#### [Work request]
From first line to last, write out the data precisely as shown.

#### [Data for this exercise]
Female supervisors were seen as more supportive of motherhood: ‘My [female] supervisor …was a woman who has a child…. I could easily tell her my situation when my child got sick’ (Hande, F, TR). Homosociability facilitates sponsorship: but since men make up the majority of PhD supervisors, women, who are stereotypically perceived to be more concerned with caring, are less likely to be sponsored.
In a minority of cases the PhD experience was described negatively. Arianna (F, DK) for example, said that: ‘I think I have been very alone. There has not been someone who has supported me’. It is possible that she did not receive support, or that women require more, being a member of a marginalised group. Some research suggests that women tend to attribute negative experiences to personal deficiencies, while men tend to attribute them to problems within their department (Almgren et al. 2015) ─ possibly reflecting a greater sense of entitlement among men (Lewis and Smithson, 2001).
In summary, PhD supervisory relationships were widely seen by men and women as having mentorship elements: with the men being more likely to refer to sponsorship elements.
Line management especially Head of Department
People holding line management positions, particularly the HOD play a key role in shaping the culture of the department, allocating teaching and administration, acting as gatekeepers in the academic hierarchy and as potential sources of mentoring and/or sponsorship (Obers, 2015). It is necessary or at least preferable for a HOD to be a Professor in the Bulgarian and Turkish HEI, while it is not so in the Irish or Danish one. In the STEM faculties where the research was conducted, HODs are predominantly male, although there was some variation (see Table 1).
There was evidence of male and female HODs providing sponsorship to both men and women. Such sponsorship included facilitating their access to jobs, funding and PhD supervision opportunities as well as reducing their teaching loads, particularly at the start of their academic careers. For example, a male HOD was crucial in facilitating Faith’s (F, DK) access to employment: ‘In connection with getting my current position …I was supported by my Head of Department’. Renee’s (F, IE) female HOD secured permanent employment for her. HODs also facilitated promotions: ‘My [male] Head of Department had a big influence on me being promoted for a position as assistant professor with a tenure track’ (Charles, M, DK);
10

#### [Response area]
Female supervisors were seen as more supportive of motherhood: ‘My [female] supervisor …was a woman who has a child…. I could easily tell her my situation when my child got sick’ (Hande, F, TR). Homosociability facilitates sponsorship: but since men make up the majority of PhD supervisors, women, who are stereotypically perceived to be more concerned with caring, are less likely to be sponsored.
In a minority of cases the PhD experience was described negatively. Arianna (F, DK) for example, said that: ‘I think I have been very alone. There has not been someone who has supported me’. It is possible that she did not receive support, or that women require more, being a member of a marginalised group. Some research suggests that women tend to attribute negative experiences to personal deficiencies, while men tend to attribute them to problems within their department (Almgren et al. 2015) ─ possibly reflecting a greater sense of entitlement among men (Lewis and Smithson, 2001).
In summary, PhD supervisory relationships were widely seen by men and women as having mentorship elements: with the men being more likely to refer to sponsorship elements.
Line management especially Head of Department
People holding line management positions, particularly the HOD play a key role in shaping the culture of the department, allocating teaching and administration, acting as gatekeepers in the academic hierarchy and as potential sources of mentoring and/or sponsorship (Obers, 2015). It is necessary or at least preferable for a HOD to be a Professor in the Bulgarian and Turkish HEI, while it is not so in the Irish or Danish one. In the STEM faculties where the research was conducted, HODs are predominantly male, although there was some variation (see Table 1).
There was evidence of male and female HODs providing sponsorship to both men and women. Such sponsorship included facilitating their access to jobs, funding and PhD supervision opportunities as well as reducing their teaching loads, particularly at the start of their academic careers. For example, a male HOD was crucial in facilitating Faith’s (F, DK) access to employment: ‘In connection with getting my current position …I was supported by my Head of Department’. Renee’s (F, IE) female HOD secured permanent employment for her. HODs also facilitated promotions: ‘My [male] Head of Department had a big influence on me being promoted for a position as assistant professor with a tenure track’ (Charles, M, DK);
10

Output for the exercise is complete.